Au terme de trois-quarts d'heure d'observation fascinée de Kevin qui aligne les pompes dans la pelouse humide, je rejoins mon bloc de départ. Les boyaux tordus par le trac, mais avec cette hâte de mordre, enfin, dans les 42,195 kilomètres.

A 10 heures 18, c'est parti. Je m'élance.

Premiers mètres. Mes articulations se déroulent, les crampes d'estomac s'évaporent, je renoue avec cette sensation si familière. Un épisode de podcast consacré à François Mitterand dans les oreilles, je tâche de définir des points de repère. D’autres coureurs ni trop rapides, ni trop lents pour calquer ma cadence. Ben tiens, pourquoi pas ces deux copains, là, tout de noirs vêtus, qui courent côte à côte. Une belle foulée, ample, légère, rapide sans être pressée.

Il y a aussi ce type en orange fluo, Jordan de son dossard, qui court à la même hauteur. Je tiens mes hommes. Je ne les lâcherai pas. Au fur et à mesure que nous avalons les kilomètres, une sorte d'accord tacite s'établit entre nous. Nous n'échangerons pas un mot, mais nous sommes alliés. Unis dans cette galère. Jusqu'au bout, nous l'espérons.

Les villages s'enchaînent, sur fond de décor de carte postale, vignes, lac et montagnes. Premier ravitaillement, premier gobelet d'Isostar, premier sucre de raisin glissé sur la langue pour maintenir le taux de glycémie et éviter le terrifiant «mur» des 30 kilomètres. La légende noire des coureurs de fond.
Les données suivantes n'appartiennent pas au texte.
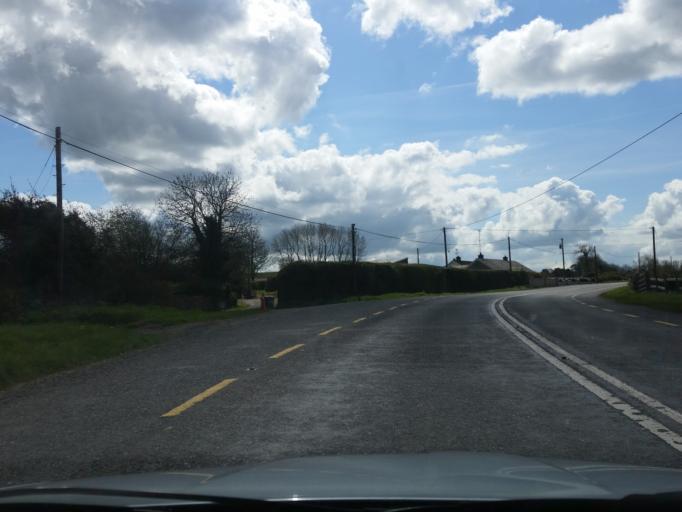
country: IE
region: Leinster
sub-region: An Mhi
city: Slane
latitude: 53.6942
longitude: -6.5387
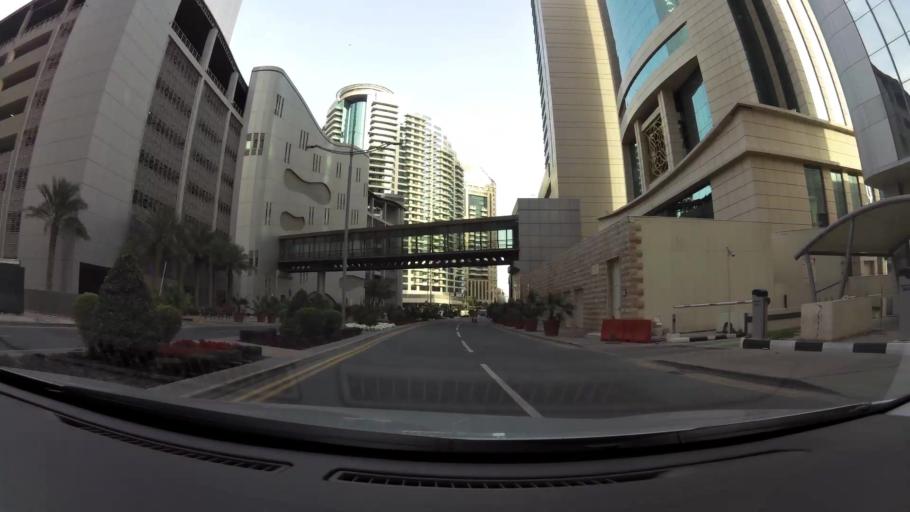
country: QA
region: Baladiyat ad Dawhah
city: Doha
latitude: 25.3268
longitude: 51.5335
Puis, les premiers abandons. Au 18e kilomètre, nous ne sommes pas à mi-parcours que le t-shirt fluo de Jordan finit par disparaître dans mon dos. C'est le jeu. Je m'accroche obstinément à mes deux potes en noir, toujours devant. Ils me se sèmeront à Vevey, au cours de la boucle qui amorce le retour vers Lausanne. Du public montent les cris d'encouragements de parfaits inconnus, les «Allez Marine! Continue!», et les effluves sucrés des gaufres vendues au kiosque du port. Pas de quoi me perturber. Mon rythme est solide.
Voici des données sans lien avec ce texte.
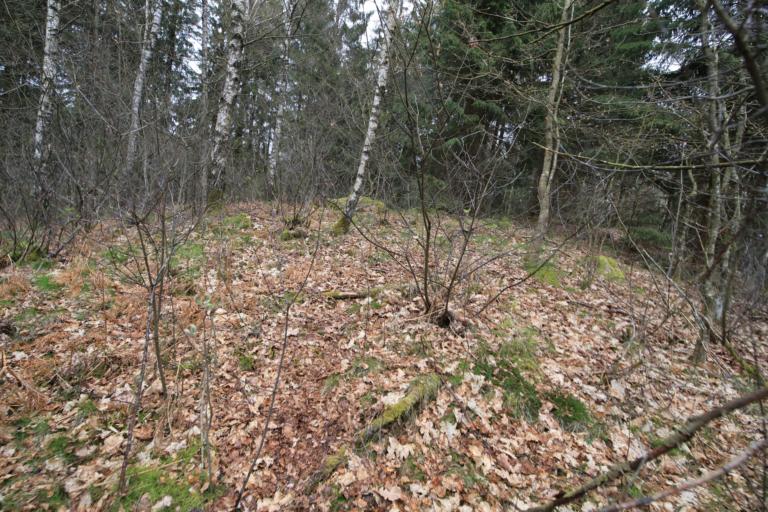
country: SE
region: Halland
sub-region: Varbergs Kommun
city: Tvaaker
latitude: 57.1500
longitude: 12.4562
Expérience de philosophie de mon cul

Au bout de deux heures de course, ce ne sont ni mes cuisses ni mes fessiers qui présentent les premiers signes d'affaiblissement: mes AirPods. François Mitterrand tombe en rade. Mes oreilles sont vides. C'est le début de l'épreuve, la vraie: celle du mental.

Me voilà seule avec moi-même.

Après avoir enchaîné les témoignages de marathoniens pendant un mois, j'étais à peu près convaincue que ces longues heures de course allaient être l'occasion d'une réflexion profonde sur l'existence. Un moment d'introspection quasi philosophique sur la vie, la mort, le néant. Mon cul. Tout ce à quoi je pense, en ce moment, ce sont à mes mollets qui brûlent et à Lausanne. Lausanne qui encore, encore beaucoup, beaucoup, beaucoup trop loin.
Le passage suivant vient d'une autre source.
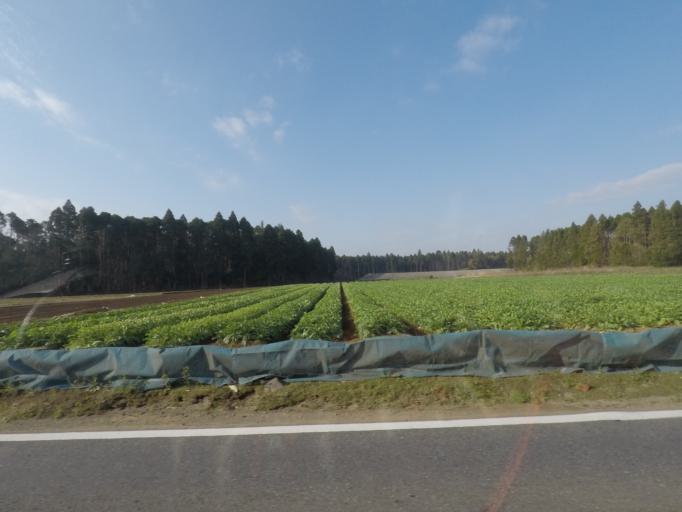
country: JP
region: Chiba
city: Yachimata
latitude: 35.6213
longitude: 140.2500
Sans me heurter pour autant au fameux «mur», je sens que je vais puiser des ressources dans des coins insoupçonnés de mon anatomie. Me voilà sur pilotage automatique, mon esprit depuis longtemps dans une autre dimension. Je ne suis qu'un morceau de chair qui court, avec une phrase qui tourne en boucle dans ce qui lui reste de cerveau. Ne pas lâcher, ne pas lâcher, ne pas lâcher.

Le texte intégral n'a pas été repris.